Event Store ----- Publish -----> Events -----> Event Handlers ----- Publish Domain Events -----> The External Bus

This is done by adding some anti-corruption layer between your Events and Domain Events to benefits from breaking the outside world at the cost of complexity, or tedious work.

So, does that means I would have `UserCreatedEvent` And `UserCreatedDomainEvent`: yes, if you want external domains and systems to consume such an event, and you want to add some anti-corruption layer.

I hope this makes sense, and also, this is my take on it, take it for what its worth it.

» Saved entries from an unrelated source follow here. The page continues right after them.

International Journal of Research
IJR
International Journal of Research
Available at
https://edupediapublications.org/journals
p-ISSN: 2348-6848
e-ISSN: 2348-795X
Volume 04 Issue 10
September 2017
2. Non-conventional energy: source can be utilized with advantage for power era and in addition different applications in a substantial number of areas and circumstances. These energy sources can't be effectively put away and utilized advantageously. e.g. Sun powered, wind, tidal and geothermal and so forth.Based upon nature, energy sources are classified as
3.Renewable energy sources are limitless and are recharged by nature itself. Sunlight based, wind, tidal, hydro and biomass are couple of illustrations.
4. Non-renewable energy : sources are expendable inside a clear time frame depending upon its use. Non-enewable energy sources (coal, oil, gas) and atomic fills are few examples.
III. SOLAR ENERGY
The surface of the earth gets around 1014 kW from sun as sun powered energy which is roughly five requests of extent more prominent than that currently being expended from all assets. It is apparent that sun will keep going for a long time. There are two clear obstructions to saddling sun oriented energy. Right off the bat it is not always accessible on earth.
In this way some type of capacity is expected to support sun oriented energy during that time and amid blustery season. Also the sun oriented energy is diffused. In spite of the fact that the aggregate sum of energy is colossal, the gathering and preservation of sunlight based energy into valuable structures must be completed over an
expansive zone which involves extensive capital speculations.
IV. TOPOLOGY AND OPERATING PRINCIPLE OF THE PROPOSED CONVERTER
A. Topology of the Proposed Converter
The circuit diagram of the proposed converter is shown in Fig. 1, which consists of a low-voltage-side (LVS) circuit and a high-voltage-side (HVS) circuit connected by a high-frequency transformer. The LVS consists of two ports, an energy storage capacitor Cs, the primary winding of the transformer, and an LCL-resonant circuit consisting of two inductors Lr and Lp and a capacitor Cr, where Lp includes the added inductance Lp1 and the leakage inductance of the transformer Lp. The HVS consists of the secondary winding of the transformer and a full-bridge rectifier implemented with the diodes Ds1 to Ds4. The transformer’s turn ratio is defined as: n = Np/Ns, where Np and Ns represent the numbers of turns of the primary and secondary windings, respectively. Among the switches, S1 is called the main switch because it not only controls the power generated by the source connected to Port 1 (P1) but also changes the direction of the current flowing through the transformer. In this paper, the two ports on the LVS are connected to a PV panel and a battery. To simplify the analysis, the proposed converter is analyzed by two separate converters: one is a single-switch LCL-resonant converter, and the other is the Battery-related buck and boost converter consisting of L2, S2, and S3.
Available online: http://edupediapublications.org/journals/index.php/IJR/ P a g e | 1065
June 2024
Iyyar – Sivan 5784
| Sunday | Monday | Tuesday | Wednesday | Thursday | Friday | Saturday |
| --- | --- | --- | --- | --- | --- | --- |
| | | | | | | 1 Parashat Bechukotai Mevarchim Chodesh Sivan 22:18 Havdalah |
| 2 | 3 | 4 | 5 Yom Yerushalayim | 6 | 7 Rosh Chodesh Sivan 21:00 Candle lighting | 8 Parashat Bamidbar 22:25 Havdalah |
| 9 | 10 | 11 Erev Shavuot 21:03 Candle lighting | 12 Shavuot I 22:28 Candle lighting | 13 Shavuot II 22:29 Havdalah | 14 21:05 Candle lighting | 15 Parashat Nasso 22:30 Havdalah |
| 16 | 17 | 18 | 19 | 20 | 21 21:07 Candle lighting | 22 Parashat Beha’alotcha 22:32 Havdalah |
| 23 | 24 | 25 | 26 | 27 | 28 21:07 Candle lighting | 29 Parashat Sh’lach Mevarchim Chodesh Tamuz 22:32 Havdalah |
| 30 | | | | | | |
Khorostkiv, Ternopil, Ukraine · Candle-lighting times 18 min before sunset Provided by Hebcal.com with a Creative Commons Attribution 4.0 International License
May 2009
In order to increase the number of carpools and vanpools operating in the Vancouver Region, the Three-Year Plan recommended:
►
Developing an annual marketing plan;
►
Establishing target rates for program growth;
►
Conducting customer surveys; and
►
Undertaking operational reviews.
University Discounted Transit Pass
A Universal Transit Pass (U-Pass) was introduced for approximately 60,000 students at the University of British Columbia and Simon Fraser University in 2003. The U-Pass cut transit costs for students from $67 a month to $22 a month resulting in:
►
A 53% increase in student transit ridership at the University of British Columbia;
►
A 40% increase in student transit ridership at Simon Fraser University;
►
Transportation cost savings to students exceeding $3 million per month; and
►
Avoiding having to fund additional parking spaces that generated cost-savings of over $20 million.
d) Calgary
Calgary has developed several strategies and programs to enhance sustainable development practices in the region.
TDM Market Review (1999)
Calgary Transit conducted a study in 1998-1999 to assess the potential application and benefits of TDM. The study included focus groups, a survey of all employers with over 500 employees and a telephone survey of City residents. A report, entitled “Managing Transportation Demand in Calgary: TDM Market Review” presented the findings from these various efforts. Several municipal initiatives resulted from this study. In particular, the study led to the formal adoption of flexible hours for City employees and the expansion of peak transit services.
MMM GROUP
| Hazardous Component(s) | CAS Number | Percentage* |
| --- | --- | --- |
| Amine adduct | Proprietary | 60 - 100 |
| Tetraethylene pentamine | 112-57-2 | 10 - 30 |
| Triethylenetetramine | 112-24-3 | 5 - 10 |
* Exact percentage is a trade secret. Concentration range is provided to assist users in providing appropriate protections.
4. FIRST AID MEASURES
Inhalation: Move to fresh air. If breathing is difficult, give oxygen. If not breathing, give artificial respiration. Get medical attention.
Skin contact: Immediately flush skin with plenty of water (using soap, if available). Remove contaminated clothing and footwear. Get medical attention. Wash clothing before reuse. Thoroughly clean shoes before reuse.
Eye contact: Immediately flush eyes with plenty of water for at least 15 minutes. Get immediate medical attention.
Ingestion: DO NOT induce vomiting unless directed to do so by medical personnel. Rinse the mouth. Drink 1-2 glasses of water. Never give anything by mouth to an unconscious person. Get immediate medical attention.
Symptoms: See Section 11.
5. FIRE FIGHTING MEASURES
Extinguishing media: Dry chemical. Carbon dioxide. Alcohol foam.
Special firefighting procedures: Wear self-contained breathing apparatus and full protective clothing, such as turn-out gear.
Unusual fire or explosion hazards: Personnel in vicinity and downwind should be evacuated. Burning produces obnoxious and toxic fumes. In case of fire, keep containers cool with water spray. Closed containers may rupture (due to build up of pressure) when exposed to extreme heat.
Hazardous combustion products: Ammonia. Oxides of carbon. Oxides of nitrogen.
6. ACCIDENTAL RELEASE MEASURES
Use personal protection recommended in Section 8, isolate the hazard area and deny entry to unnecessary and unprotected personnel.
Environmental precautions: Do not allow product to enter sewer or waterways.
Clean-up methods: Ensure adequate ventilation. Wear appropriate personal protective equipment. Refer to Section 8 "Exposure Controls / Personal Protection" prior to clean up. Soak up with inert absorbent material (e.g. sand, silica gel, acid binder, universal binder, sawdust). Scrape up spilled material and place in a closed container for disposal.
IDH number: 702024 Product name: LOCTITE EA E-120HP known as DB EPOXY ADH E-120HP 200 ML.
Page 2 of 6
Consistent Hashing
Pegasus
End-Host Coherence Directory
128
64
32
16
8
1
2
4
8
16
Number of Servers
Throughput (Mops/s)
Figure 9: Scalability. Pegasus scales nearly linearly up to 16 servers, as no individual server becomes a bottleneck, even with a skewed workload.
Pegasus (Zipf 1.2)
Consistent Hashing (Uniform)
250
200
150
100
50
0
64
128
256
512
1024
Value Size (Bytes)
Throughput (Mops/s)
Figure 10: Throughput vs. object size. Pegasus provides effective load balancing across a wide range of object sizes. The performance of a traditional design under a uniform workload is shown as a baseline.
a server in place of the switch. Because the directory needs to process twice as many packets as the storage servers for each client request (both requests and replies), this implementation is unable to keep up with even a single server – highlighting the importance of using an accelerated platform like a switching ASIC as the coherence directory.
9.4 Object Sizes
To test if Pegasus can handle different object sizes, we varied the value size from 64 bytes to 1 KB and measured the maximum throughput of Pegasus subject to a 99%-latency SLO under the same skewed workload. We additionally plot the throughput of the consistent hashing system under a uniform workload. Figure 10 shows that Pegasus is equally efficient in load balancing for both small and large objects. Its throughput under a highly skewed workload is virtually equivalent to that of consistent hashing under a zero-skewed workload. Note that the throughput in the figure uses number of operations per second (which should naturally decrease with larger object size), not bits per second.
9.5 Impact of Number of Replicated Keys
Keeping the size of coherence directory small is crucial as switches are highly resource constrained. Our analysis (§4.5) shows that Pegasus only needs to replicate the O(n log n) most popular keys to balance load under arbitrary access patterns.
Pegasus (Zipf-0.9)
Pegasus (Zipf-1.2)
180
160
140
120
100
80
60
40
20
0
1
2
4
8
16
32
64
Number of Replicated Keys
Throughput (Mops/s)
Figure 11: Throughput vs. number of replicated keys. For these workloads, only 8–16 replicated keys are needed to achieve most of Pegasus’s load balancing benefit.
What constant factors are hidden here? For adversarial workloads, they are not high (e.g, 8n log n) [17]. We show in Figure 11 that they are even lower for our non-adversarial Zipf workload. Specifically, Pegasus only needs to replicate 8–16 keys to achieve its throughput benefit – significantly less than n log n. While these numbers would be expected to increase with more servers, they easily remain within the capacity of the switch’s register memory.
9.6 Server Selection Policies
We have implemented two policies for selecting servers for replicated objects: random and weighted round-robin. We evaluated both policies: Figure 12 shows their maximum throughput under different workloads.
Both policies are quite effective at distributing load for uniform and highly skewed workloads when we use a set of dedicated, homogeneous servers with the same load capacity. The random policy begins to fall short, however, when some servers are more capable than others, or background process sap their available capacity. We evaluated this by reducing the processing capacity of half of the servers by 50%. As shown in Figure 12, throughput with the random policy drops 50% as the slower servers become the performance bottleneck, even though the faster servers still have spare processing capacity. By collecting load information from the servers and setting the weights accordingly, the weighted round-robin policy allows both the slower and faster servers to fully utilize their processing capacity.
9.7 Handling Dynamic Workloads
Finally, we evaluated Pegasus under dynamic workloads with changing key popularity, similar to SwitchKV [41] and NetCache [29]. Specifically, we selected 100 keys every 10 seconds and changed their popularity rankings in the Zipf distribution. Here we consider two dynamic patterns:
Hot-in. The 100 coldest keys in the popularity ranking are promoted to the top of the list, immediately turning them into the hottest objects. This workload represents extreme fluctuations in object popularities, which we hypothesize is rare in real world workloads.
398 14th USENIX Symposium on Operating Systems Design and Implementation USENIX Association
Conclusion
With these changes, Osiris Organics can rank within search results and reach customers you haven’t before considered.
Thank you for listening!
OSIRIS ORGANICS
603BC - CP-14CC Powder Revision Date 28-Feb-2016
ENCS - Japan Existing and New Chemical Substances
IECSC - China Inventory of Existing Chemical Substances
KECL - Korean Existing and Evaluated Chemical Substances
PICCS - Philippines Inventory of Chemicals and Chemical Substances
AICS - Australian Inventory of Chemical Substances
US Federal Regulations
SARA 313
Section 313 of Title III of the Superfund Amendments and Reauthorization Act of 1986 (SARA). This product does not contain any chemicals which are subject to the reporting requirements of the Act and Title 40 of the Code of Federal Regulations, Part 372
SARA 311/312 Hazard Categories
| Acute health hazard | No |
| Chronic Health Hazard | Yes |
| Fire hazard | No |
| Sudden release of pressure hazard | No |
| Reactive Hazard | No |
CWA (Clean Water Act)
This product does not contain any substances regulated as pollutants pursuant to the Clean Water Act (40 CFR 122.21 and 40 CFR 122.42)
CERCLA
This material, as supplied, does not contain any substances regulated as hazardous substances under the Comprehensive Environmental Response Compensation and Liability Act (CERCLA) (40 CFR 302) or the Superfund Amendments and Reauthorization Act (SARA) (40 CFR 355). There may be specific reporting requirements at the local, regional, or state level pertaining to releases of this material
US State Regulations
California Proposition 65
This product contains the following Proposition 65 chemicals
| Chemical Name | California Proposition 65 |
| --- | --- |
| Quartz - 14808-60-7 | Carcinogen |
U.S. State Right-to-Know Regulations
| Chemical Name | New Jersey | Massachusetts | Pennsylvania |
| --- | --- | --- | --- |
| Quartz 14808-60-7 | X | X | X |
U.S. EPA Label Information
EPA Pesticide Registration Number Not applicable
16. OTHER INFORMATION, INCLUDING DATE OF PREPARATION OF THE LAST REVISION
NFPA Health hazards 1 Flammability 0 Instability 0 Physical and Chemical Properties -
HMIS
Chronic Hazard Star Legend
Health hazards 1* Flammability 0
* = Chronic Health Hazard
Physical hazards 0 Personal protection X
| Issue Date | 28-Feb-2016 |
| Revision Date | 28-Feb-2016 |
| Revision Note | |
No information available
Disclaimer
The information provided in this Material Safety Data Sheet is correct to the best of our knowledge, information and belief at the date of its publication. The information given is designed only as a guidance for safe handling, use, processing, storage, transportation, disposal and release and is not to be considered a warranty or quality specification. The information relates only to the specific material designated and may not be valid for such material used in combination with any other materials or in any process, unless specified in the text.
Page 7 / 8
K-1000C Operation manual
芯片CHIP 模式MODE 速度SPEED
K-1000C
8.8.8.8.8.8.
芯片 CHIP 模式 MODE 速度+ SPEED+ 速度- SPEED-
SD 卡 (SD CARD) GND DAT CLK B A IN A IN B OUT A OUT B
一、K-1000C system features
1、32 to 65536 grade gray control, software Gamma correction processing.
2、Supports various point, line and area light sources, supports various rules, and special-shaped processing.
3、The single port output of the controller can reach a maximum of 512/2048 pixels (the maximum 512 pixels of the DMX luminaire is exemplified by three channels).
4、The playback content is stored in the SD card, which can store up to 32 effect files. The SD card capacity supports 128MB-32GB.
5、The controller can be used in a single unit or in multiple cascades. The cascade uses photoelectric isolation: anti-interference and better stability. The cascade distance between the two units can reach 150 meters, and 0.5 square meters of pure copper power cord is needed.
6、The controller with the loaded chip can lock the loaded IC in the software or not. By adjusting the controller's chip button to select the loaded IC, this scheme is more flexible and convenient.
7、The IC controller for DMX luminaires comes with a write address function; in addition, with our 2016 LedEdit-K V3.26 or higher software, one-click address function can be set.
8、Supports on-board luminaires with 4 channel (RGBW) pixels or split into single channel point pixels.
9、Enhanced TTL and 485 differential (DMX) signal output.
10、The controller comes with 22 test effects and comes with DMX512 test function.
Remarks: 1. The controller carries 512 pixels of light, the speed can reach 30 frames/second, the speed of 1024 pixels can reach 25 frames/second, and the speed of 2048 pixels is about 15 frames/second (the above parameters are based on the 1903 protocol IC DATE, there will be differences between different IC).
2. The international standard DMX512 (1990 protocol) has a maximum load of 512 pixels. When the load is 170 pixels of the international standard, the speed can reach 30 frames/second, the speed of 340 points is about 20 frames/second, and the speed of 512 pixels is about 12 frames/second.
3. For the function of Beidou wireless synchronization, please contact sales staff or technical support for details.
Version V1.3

May 12, 2021, 3:38:59 AM5/12/21
Some people name them "Domain Events" for the ones within a BC and "Integration Events" for events going out of the BC via an event bus.

How I do it:

- Command handler processes a single request (command).
- Domain model generates domain events
- Prior to saving changes to the database and committing the transaction, domain events are dispatched and processed by domain-event-handlers.
- Those handlers may generate additional events
- After handlers have finished, any existing integration events are added to the Outbox (outbox pattern)
- Whole transaction is committed which includes all changes done in previous steps + the outbox
- If the transaction succeeds another process will fetch the integration events from the outbox and publish them to the event bus
- If the transaction fails, no data will be updated in the database and no integration events will be published

Harrison Brown

May 12, 2021, 3:59:02 AM5/12/21
Verraes has some nice articles on this topic:


Sent from my iPhone

On 12 May 2021, at 08:35, Yordis Prieto <> wrote:

Here is how I see the topic related to Domain Events and Events. Imagine for a moment we are just working in one domain (so a single context):


May 12, 2021, 4:20:11 AM5/12/21
Please note, I see now it's a ES related question, where my answer is not.